(Data shown begins)

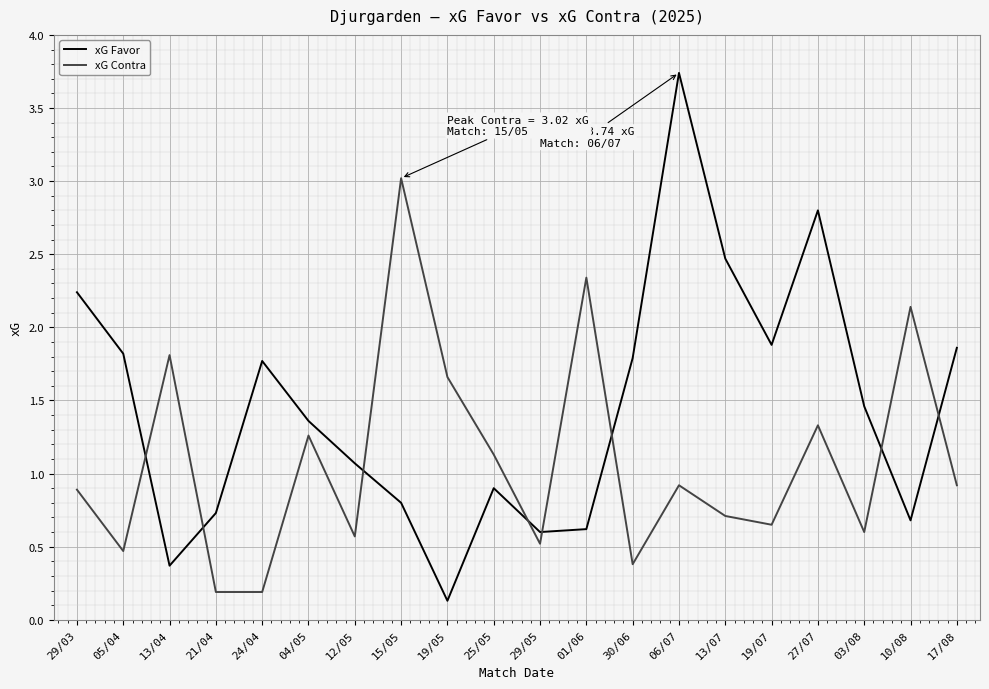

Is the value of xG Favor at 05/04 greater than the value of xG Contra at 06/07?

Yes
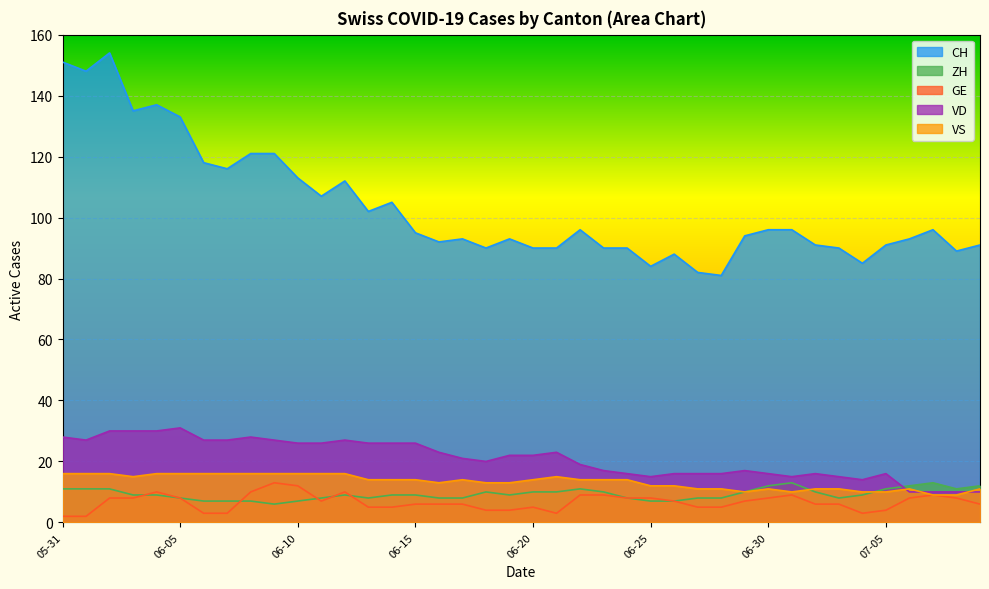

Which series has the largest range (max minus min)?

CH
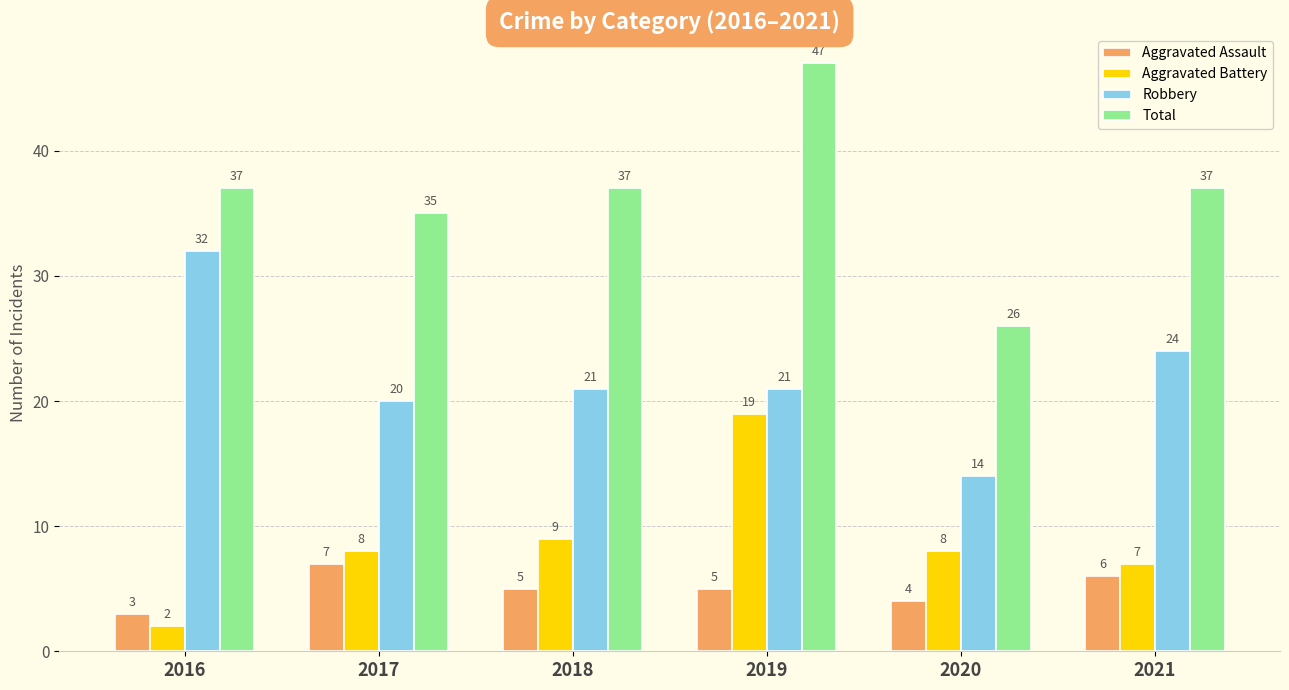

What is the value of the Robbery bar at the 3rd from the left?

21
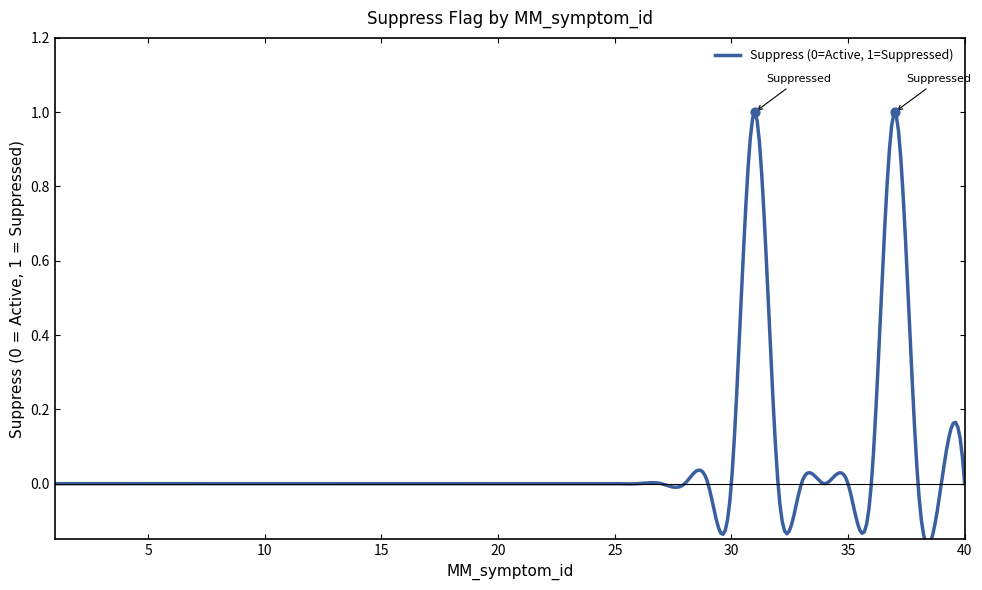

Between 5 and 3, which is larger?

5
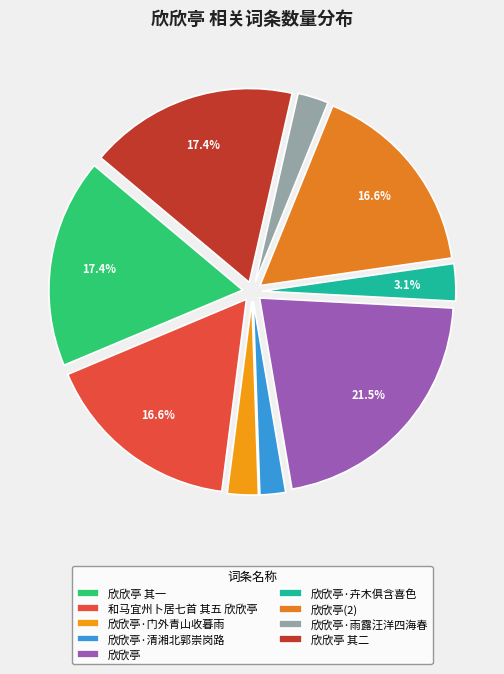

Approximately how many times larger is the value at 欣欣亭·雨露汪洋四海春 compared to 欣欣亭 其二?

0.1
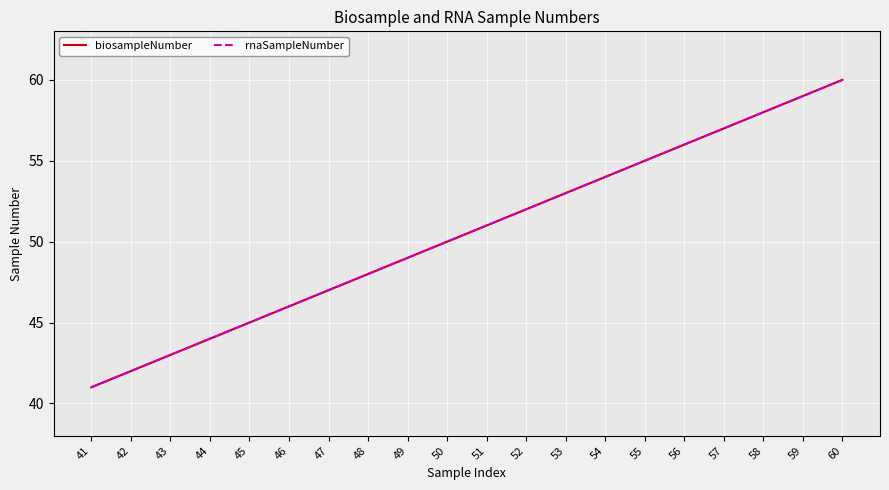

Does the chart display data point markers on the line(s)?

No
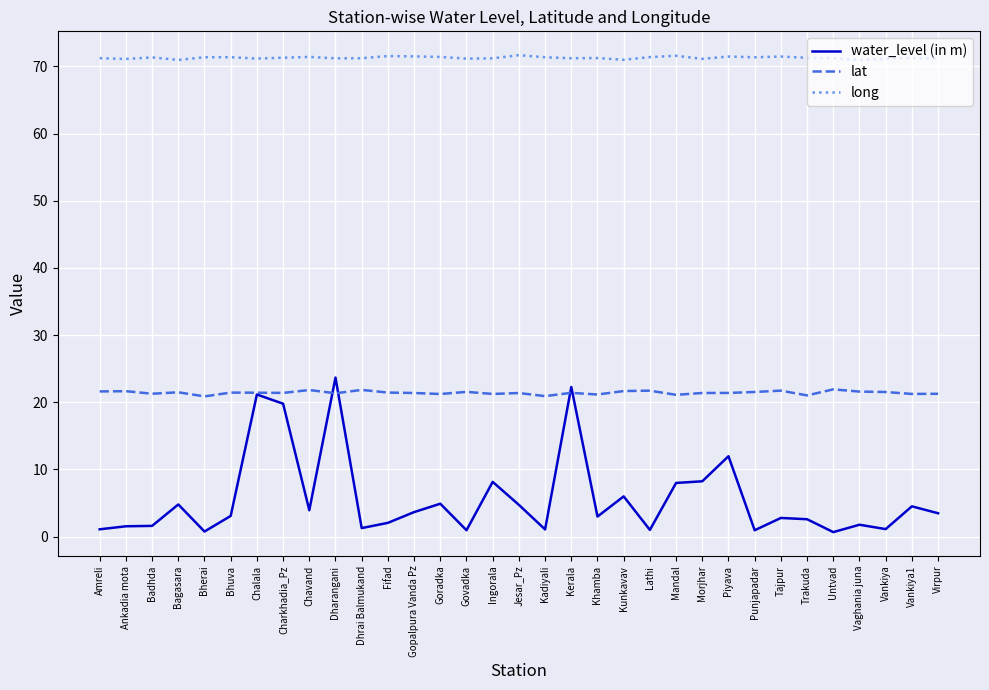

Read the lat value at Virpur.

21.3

(Data shown ends)

What to produce →
Reproduce the text of every item verbatim, omitting the pictures.

Result →
Is the value of xG Favor at 05/04 greater than the value of xG Contra at 06/07?

Yes

Which series has the largest range (max minus min)?

CH

What is the value of the Robbery bar at the 3rd from the left?

21

Between 5 and 3, which is larger?

5

Approximately how many times larger is the value at 欣欣亭·雨露汪洋四海春 compared to 欣欣亭 其二?

0.1

Does the chart display data point markers on the line(s)?

No

Read the lat value at Virpur.

21.3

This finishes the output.